難波高島屋の6階の美術画廊で堺の竹工芸家、田辺君の襲名展が行われていた。朝の比較的お客様の少ない時間にお邪魔して、会場を見せていただいた。可愛い奥さんが迎えてくれる。田辺君は10年ほど前、別府の竹の学校に勉強に来ていたが、その時から、別府で学んだ技術に代々受け継がれた感性がプラスされ独特の魅力ある作品を作っていた。やはり、小さい時から養われた感覚というものは大したものである。その後、作家として日本のみならず、海外でも大きな評価を受け、自分の作風を作りつつある。今回の「もののふ」シリーズなどは彼の持ち味が出て素晴らしい物であった。

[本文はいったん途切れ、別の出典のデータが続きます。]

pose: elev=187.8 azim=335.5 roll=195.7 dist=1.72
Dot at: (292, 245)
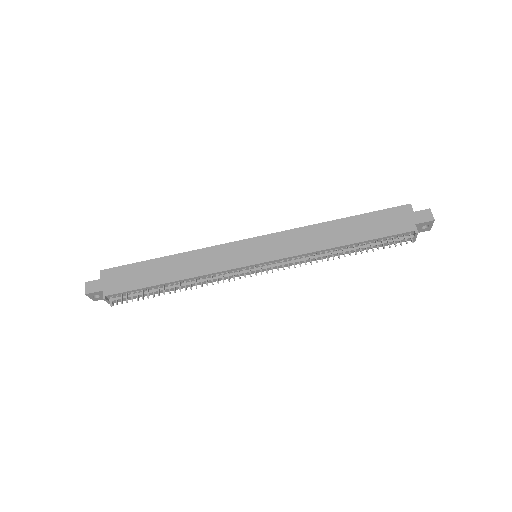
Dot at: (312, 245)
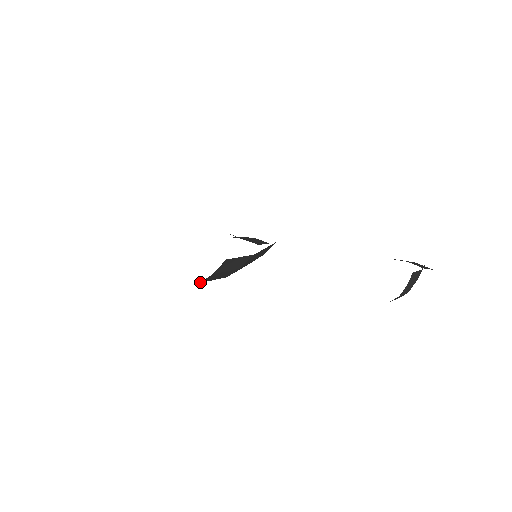
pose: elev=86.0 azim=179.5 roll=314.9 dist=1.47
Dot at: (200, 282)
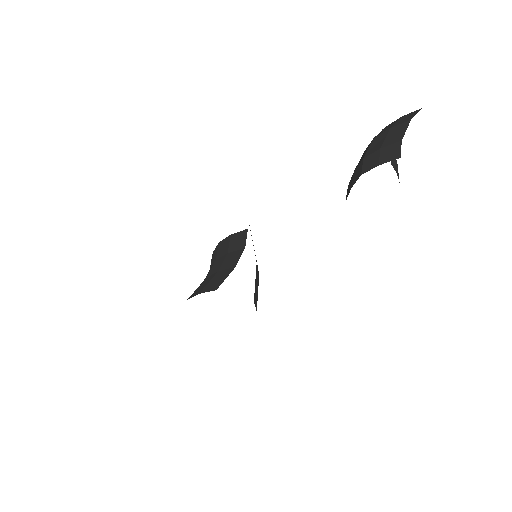
Dot at: occluded
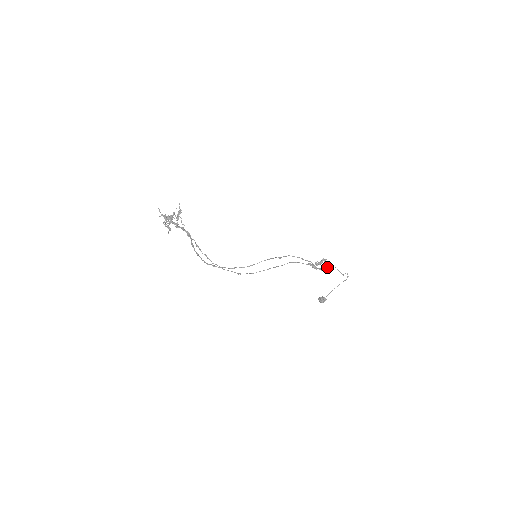
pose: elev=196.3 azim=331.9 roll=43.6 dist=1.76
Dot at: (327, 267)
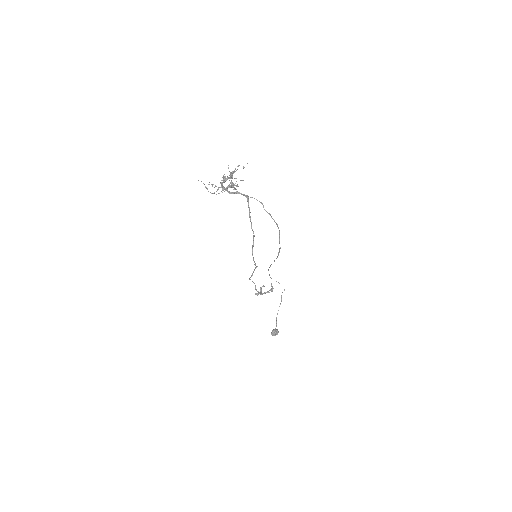
Dot at: (272, 287)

「職人」と「作家」。竹細工を生業にしていく上で、どちらの方向を目指すのか?意見が分かれるところであるが?彼は作家としての道を、当然、高度な技術と表現方法、その中に彼の主張したいテーマが見えてくる。量産するものではなく、一品物ばかりなので当然高額な作品になってしまうが、美術画廊でハイエンドなお客様に的を絞ったやり方になる。もちろん、この背景には代々受け継がれている「田辺竹雲斎」という大きな看板と、彼の作家としての活動で生まれた価値付けが物を言う。決して、簡単に此処まで来れるわけでは無い。
竹工芸家の名門の家に生まれたプレッシャーなどは、私たちには想像できない物であろう。名家に生まれ、若くして名を成す、しかし、天狗になることなく礼儀正しい彼の人柄はこれからも多くのファンを作っていくのだろう。